→ **TASK TO CARRY OUT**: Each line in the entries below that holds the string "gaois" must be copied.

Before-and-after change records:
=======

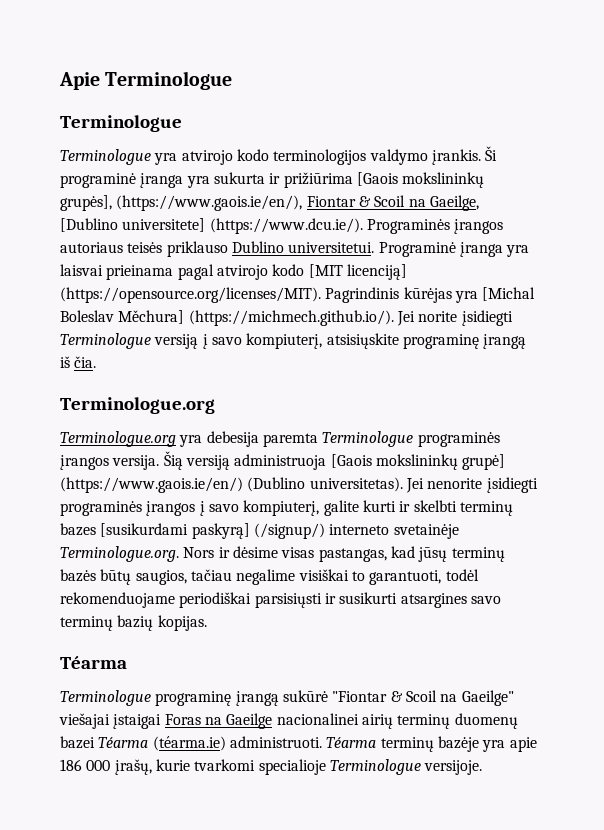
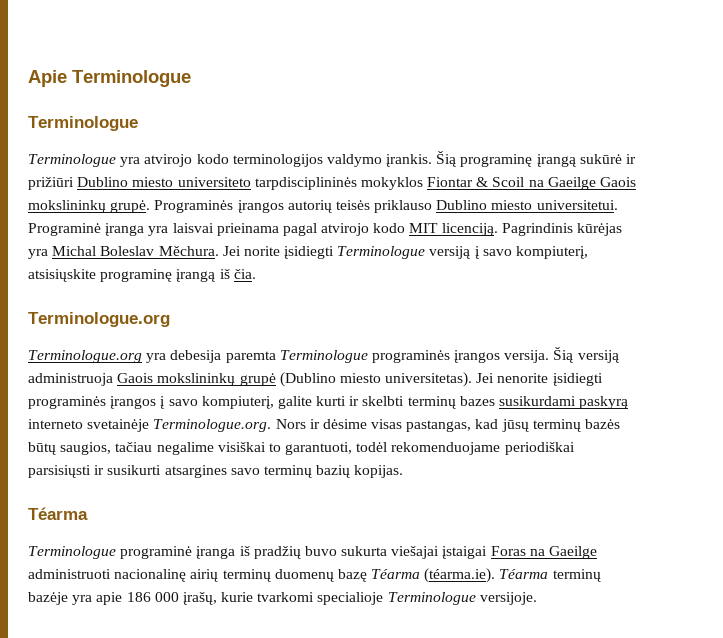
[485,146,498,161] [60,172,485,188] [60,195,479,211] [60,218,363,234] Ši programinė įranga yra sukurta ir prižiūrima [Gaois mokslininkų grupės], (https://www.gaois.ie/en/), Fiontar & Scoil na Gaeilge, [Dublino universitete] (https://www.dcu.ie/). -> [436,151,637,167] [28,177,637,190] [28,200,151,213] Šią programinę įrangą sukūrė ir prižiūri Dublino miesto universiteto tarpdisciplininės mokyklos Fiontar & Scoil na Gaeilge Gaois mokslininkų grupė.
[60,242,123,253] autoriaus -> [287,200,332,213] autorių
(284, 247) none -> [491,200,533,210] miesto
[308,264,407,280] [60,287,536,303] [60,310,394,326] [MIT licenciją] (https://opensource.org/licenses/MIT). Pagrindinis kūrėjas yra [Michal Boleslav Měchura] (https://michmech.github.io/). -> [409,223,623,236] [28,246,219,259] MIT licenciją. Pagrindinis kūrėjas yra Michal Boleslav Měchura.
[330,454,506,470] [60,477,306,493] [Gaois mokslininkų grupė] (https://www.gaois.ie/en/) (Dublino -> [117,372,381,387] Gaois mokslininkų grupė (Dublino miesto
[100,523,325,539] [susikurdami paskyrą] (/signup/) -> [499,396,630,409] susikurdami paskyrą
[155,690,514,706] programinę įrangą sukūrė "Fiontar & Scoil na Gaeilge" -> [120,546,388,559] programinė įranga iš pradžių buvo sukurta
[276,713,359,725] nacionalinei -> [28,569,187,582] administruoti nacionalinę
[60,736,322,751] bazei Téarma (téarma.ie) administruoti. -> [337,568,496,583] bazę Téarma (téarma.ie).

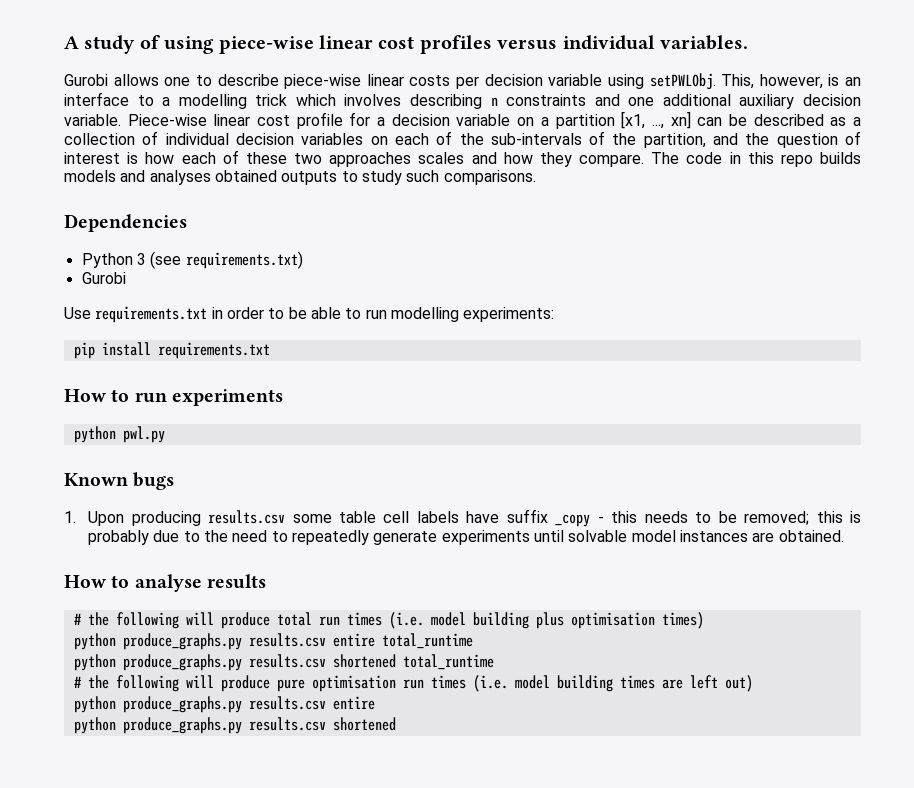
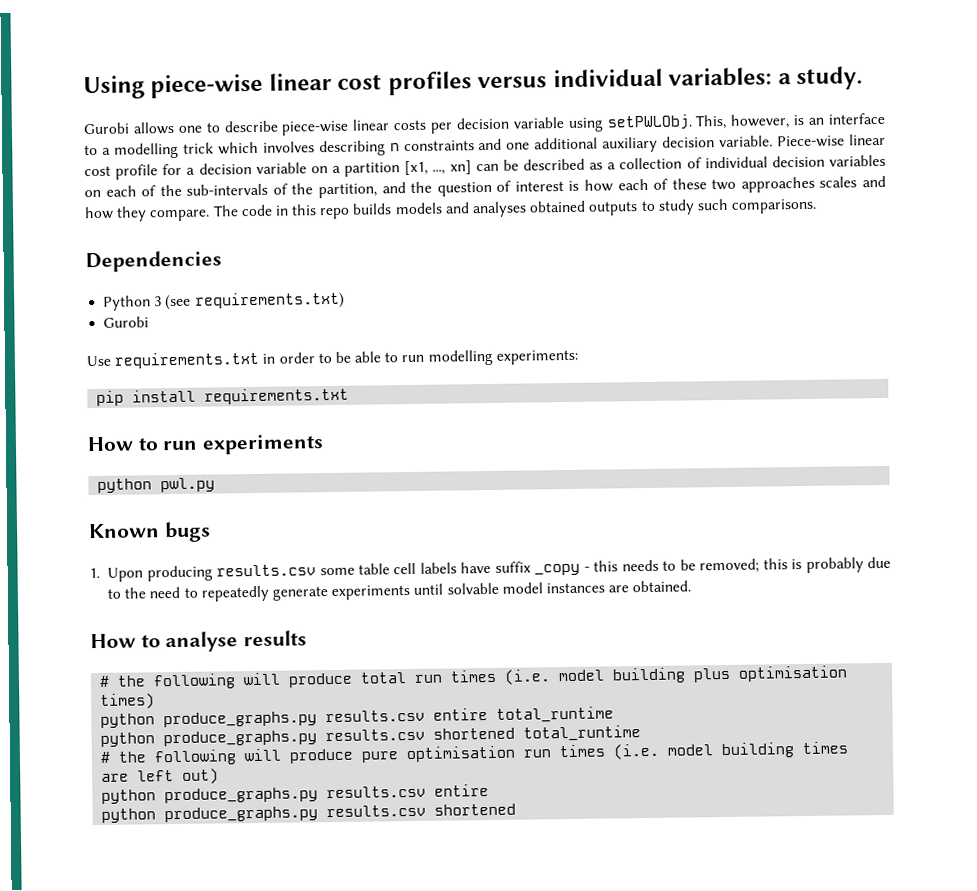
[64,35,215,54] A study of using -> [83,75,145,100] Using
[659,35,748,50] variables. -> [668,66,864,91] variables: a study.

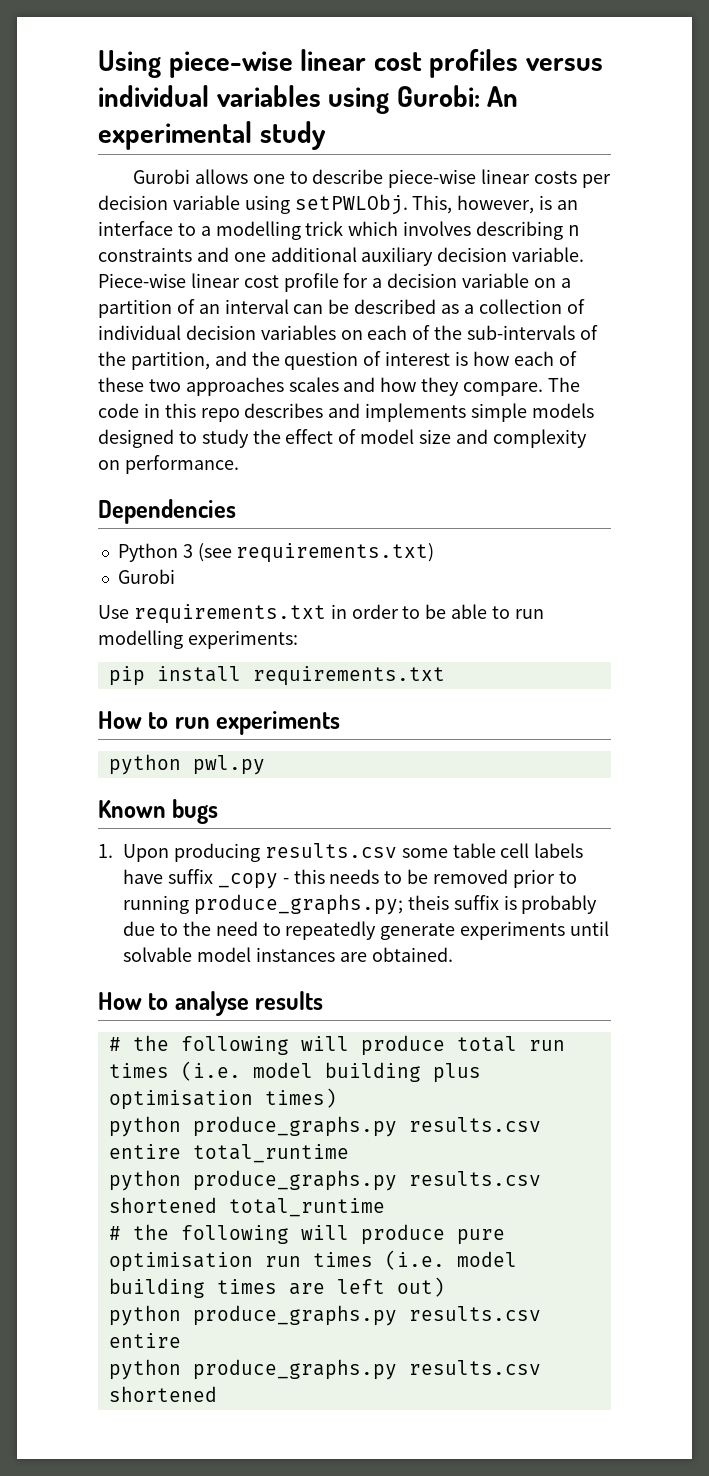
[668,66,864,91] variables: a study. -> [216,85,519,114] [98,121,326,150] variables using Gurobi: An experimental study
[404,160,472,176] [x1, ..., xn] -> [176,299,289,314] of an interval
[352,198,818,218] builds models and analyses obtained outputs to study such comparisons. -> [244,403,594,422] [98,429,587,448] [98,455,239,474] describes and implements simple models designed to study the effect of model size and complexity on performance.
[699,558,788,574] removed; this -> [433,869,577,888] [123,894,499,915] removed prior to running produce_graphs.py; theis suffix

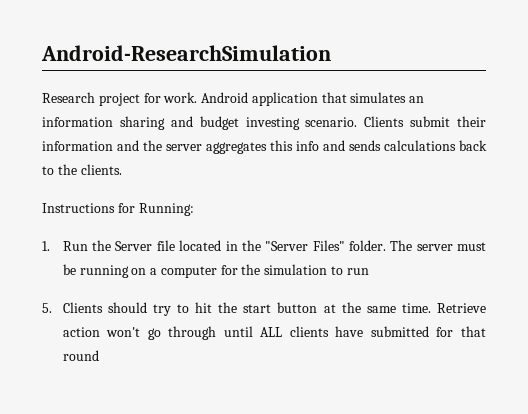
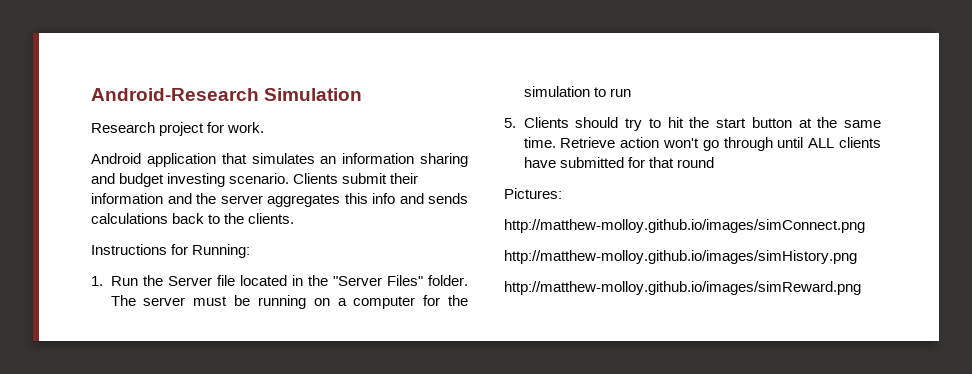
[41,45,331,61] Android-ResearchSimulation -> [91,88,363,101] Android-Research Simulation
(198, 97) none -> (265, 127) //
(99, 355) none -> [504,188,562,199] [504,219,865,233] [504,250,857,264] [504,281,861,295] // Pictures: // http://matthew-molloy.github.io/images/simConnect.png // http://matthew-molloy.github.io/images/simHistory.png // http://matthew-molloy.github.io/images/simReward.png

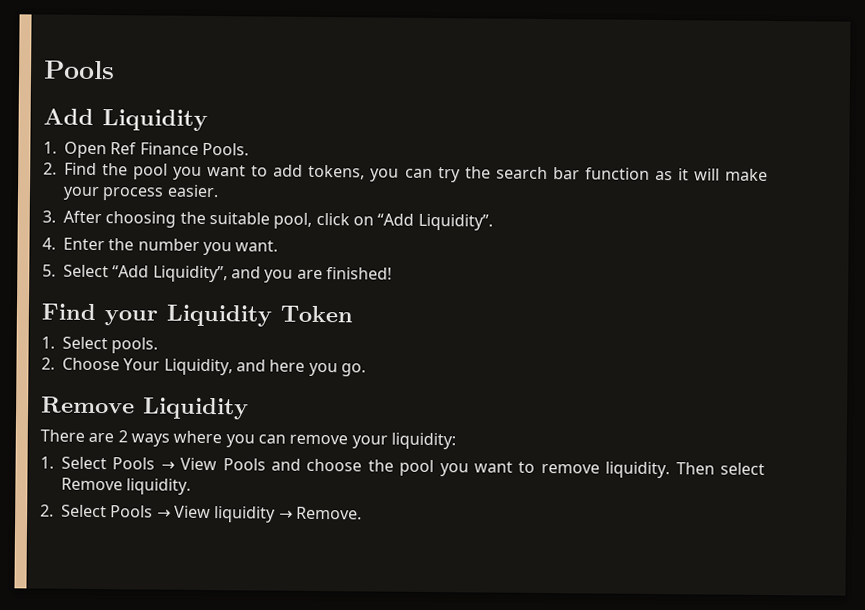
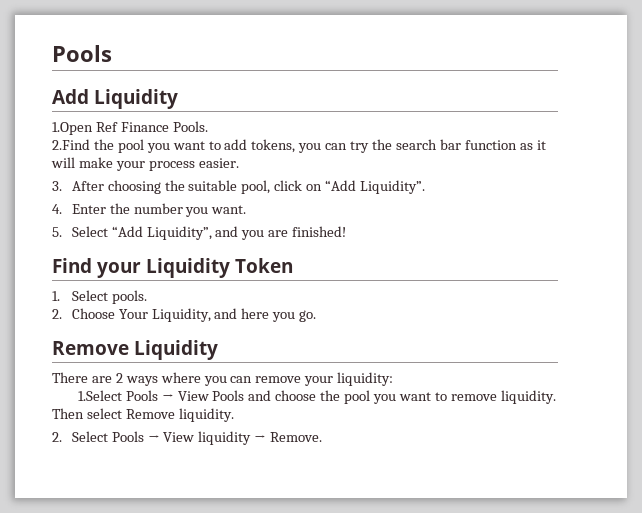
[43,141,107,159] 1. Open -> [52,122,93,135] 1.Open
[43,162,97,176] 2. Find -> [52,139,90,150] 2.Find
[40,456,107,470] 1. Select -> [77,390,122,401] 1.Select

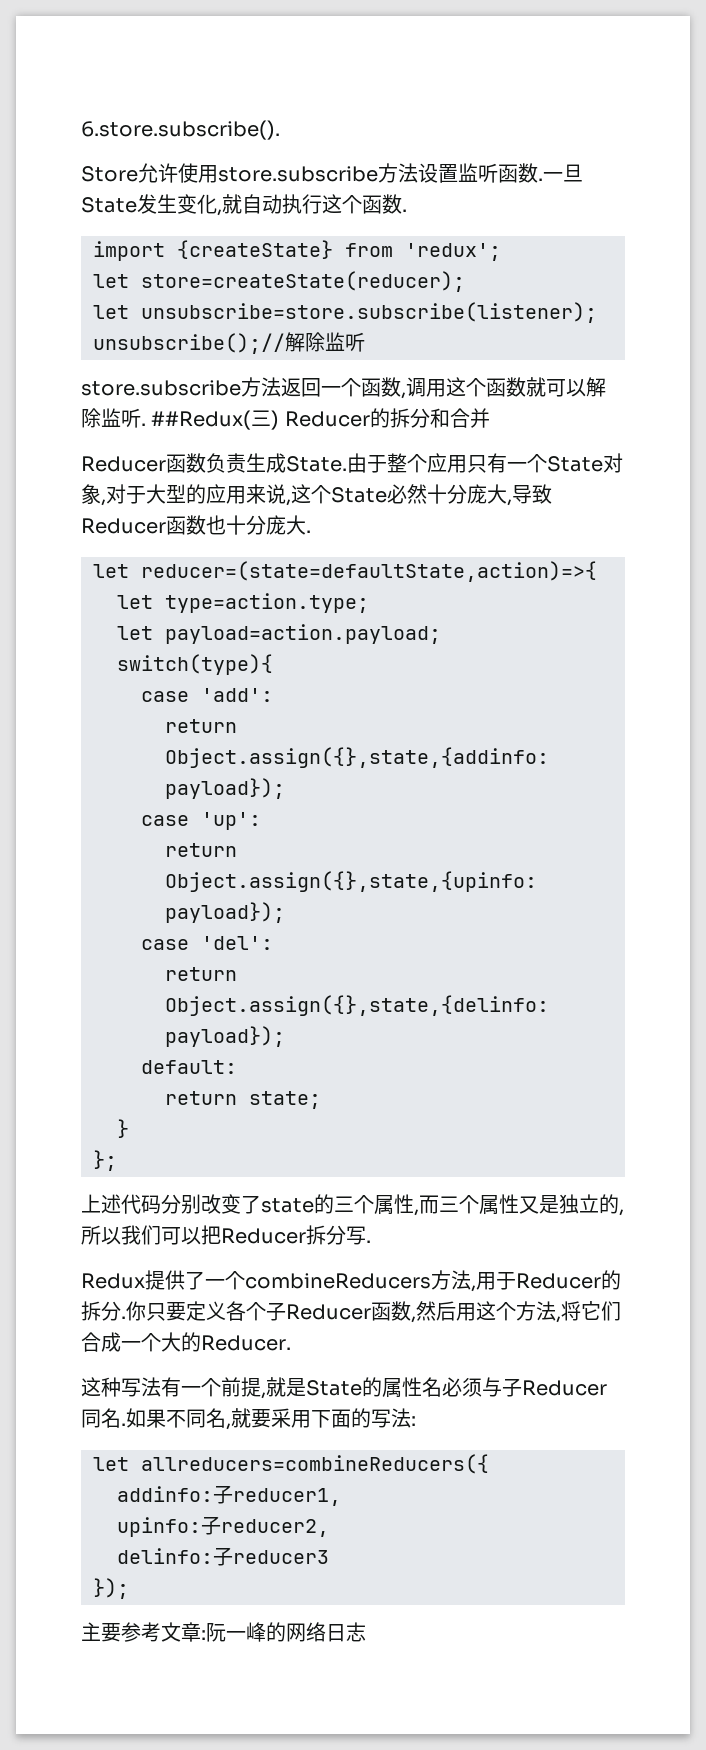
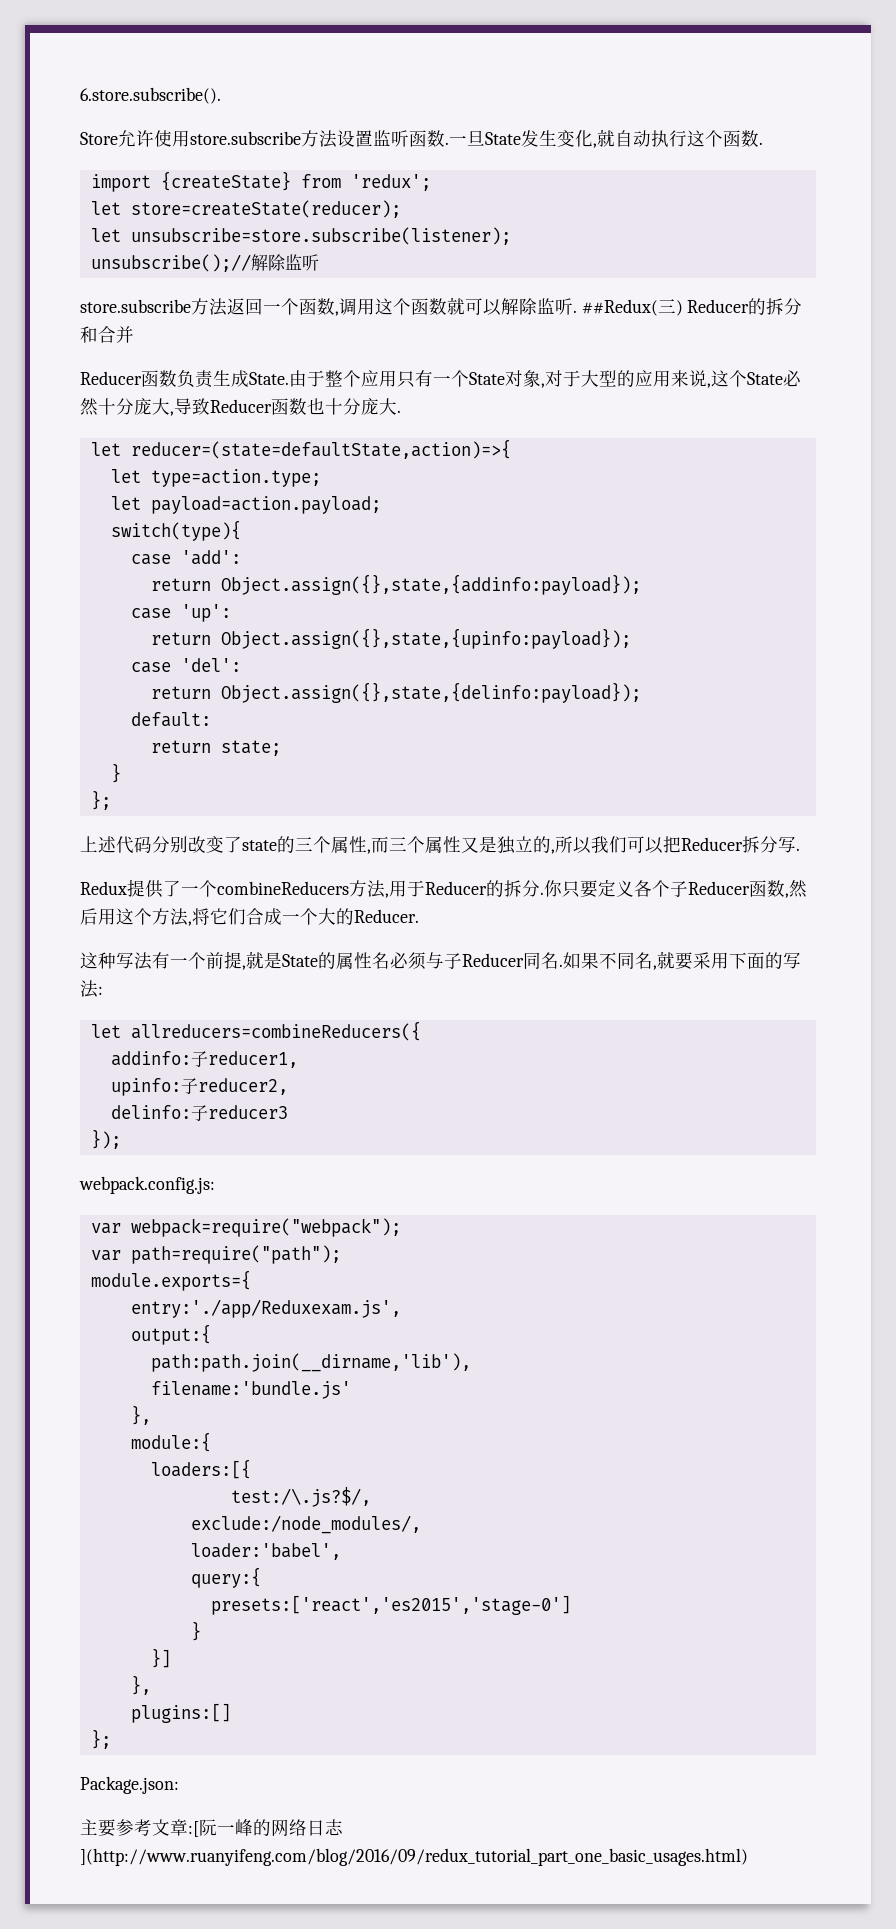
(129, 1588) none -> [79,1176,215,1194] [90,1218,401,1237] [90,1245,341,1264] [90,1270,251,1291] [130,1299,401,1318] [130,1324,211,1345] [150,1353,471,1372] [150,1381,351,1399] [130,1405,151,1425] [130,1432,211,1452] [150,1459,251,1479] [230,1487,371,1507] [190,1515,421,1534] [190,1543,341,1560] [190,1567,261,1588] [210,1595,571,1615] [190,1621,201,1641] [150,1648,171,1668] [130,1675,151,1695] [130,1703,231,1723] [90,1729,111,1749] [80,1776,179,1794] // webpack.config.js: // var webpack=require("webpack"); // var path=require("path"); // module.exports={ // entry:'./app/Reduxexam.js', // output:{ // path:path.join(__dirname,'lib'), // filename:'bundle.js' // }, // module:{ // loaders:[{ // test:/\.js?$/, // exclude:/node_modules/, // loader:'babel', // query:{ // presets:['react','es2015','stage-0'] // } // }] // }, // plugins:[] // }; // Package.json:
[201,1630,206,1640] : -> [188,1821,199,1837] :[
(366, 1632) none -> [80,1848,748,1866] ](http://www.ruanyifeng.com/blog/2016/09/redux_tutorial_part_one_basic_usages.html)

=======

→ **FINISHED TASK**:
[485,146,498,161] [60,172,485,188] [60,195,479,211] [60,218,363,234] Ši programinė įranga yra sukurta ir prižiūrima [Gaois mokslininkų grupės], (https://www.gaois.ie/en/), Fiontar & Scoil na Gaeilge, [Dublino universitete] (https://www.dcu.ie/). -> [436,151,637,167] [28,177,637,190] [28,200,151,213] Šią programinę įrangą sukūrė ir prižiūri Dublino miesto universiteto tarpdisciplininės mokyklos Fiontar & Scoil na Gaeilge Gaois mokslininkų grupė.
[330,454,506,470] [60,477,306,493] [Gaois mokslininkų grupė] (https://www.gaois.ie/en/) (Dublino -> [117,372,381,387] Gaois mokslininkų grupė (Dublino miesto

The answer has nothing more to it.